Correspondance de Voltaire/1766/Lettre 6611

Correspondance : année 1766GarnierŒuvres complètes de Voltaire, tome 44 (p. 532-533).

6611. — À M. LE RICHE.
À Ferney, 12 décembre.

Je voudrais, monsieur, avoir l’honneur de vous envoyer quelques livres pour vos étrennes. Il faut que vous ayez la bonté de me mander comment je pourrai vous les faire parvenir avec sûreté. Je voudrais bien savoir aussi si les lettres qu’on adresse, du pays où je suis, en Lorraine, passent par la Franche-Comté.

Pourriez-vous encore me faire une autre grâce ? Il y a dans votre ville un misérable ex-jésuite, nommé Nonotte, qui, pour augmenter sa portion congrue, a fait un libelle en deux volumes. Je voudiais savoir quel cas on fait de sa personne et de son libelle. On dit que le père de ce prêtre est un boulanger ; cela est heureux : il aura le pain azyme pour rien, et il distribuera gratis le pain des forts[1]. Il faut que frère Nonotte soit bien ingrat d’écrire contre moi, dans le temps que je loge et nourris un de ses confrères ; mais quand il s’agit de la sainte religion, l’ingratitude devient une vertu.

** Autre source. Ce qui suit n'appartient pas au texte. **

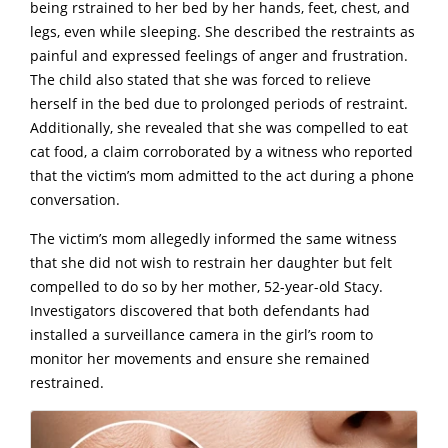
being rstrained to her bed by her hands, feet, chest, and
legs, even while sleeping.
She described the restraints as
painful and expressed feelings of anger and frustration.
The child also stated that she was forced to reIieve
herself in the bed due to prolonged periods of restraint.
Additionally, she revealed that she was compelled to eat
cat food, a claim corroborated by a witness who reported
that the victim’s mom admitted to the act during a phone
conversation.
The victim’s mom allegedly informed the same witness
that she did not wish to restrain her daughter but felt
compelled to do so by her mother, 52-year-old Stacy.
Investigators discovered that both defendants had
installed a surveillance camera in the girl’s room to
monitor her movements and ensure she remained
restrained.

Je vous souhaite pour l’année prochaine la ruine de la superstition.

Vous connaissez sans doute à Dijon quelqu’un de vos confrères qui pense sagement. Vous pourriez me rendre un grand service en le priant de s’informer bien exactement quelle est la raison pour laquelle les ex-jésuites de Dijon ne voulurent point voir mon ex-jésuite de Ferney, quand il fit le voyage. Mon ex-jésuite s’appelle Adam. Il dit fort proprement la messe ; il a marié des filles dans ma paroisse, avec toute la grâce imaginable. Il avait le malheur d’être brouillé depuis longtemps avec les jésuites bourguignons, quoiqu’il aime assez le vin. En un mot, ni le révérend père provincial, ni le révérend père recteur, ni le révérend père préfet, enfin aucun ex-révérend cuistre ne voulut voir mon aumônier ; et, comme les jésuites disent toujours la vérité, je voudrais savoir s’ils lui ont refusé le salut parce qu’il dit la messe chez moi, ou si c’est une ancienne rancune de prêtre à prêtre. Voyez, monsieur, si vous pouvez et si vous voulez vous charger de cette grande négociation. Elle m’aura procuré au moins le plaisir de m’entretenir avec un homme qui pense, ce qui n’est pas extrêmement commun. Je vous prie de compter sur les sentiments qui m’attachent véritablement à vous.

  1. Ézéchiel, xxxix, 18, parle de la chair des forts : voyez son texte rapporté tome XLI, page 151.